• _PROBLEM SET_
1) In the XD pistol thread, which ammunition worked very well in the new XD?
2) From the XD pistol thread, return the passage that begins at "I can see how" and runs up to and including "this new shooter!".

• _PROVIDED PASSAGE_
Well, they tell me my reversal was to go in todays mail. I should be on my way to being a free man again! :smt023 Whew! It can't get here soon enough to suit me. I hope to be in business this weekend. Provided I can get hooked up with the dealer and make the purchase. Knowing my luck, the postal service will drop the ball and loose the reversal. Trust me, I know how my luck runs. With luck, I will be fondling a new XD this Sat.


----------



## R.J.Adams (Apr 10, 2008)

Finally! Got the paperwork today, and the XD is home.:smt023 I also picked up a Blackhawk Serpa for it. I disassembled it and after a little cleaning and lubing, fired a few just to take the edge off. It seems to like Blazer Brass, believe it or not. The Winny white box shot decent, but the Blazer worked very well. I will shoot an actual "target" in a day or two to post. This was an address label and some cardboard,lol. Nice and easy on the hand recoil wise. Easy to reach trigger. ( I have the worlds shortest index finger.) The sights are serviceable, but When it goes to Springer this winter, I will likely up-grade them. So far she is a keeper. :mrgreen:


----------



## JeffWard (Aug 24, 2007)

Congrats and enjoy...

Be careful not to let that XD next to another one. Mine are reproducuing like rabbits. Now I have 3...

JW


----------



## R.J.Adams (Apr 10, 2008)

I can see how that could happen. I think I need more of these things myself! I shot this target this evening off one knee, with my left elbow resting on the other knee. I must admit, I triggered the first one a little off the mark . But the trigger isn't to blame. Actually, it is a pretty good trigger. Not bad at all. Now I need a Tac and a 9mm to round out the family :mrgreen:. I'm very happy with this new shooter!


----------

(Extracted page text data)
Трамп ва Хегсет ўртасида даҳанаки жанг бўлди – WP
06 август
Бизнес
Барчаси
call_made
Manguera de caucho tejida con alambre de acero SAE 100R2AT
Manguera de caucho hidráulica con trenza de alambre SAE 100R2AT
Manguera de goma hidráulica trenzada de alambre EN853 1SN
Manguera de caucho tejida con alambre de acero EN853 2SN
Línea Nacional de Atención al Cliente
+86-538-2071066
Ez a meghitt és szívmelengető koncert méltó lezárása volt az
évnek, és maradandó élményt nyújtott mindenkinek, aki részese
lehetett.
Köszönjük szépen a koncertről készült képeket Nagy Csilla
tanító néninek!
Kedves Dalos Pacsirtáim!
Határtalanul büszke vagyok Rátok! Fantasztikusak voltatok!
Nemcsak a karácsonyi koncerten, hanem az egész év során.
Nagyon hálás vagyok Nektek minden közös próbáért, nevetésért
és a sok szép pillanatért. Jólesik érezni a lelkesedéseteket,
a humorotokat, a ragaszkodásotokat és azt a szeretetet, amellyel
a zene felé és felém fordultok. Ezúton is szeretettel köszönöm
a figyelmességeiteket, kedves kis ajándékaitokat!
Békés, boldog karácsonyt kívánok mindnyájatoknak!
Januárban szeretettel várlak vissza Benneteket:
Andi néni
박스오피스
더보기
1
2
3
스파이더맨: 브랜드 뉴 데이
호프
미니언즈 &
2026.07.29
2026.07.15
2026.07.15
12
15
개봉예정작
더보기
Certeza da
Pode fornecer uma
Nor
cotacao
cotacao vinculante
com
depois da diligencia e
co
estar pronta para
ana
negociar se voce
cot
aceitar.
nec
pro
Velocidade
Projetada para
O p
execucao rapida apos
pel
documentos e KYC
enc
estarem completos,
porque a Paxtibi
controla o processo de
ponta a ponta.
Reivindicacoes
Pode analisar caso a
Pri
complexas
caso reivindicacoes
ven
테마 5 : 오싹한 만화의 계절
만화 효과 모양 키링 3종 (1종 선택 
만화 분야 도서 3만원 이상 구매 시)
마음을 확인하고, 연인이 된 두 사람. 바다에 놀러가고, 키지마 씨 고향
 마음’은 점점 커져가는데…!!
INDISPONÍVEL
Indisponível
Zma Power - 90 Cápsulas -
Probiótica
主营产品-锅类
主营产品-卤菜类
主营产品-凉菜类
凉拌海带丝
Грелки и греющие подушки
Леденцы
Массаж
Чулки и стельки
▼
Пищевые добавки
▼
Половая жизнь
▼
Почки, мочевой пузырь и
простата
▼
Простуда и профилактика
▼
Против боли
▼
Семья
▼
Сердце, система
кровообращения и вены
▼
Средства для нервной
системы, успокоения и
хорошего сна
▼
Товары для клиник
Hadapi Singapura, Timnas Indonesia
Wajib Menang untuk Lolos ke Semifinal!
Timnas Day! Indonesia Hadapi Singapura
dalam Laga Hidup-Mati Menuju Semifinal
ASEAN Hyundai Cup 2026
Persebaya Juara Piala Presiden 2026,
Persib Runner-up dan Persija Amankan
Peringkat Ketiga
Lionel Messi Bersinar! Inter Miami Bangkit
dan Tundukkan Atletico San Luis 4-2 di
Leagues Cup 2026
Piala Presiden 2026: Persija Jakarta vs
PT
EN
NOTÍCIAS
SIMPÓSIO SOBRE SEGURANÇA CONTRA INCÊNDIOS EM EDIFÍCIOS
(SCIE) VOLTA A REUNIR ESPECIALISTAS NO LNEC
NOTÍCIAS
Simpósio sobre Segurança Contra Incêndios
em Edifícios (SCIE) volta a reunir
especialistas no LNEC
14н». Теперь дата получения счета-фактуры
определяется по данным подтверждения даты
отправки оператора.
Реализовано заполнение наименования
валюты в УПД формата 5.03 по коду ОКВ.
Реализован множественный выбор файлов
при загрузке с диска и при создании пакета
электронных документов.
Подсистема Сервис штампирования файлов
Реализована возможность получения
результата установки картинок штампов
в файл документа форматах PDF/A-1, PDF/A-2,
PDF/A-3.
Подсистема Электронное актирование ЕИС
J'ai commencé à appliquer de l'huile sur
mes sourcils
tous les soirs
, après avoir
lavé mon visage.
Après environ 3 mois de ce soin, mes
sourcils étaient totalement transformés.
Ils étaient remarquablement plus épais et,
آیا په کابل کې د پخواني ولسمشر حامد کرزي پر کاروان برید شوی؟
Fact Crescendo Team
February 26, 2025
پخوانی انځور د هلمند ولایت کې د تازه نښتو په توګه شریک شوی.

• _RESULTS FOR EACH TASK_
1) Blazer Brass.

2)
I can see how that could happen. I think I need more of these things myself! I shot this target this evening off one knee, with my left elbow resting on the other knee. I must admit, I triggered the first one a little off the mark . But the trigger isn't to blame. Actually, it is a pretty good trigger. Not bad at all. Now I need a Tac and a 9mm to round out the family :mrgreen:. I'm very happy with this new shooter!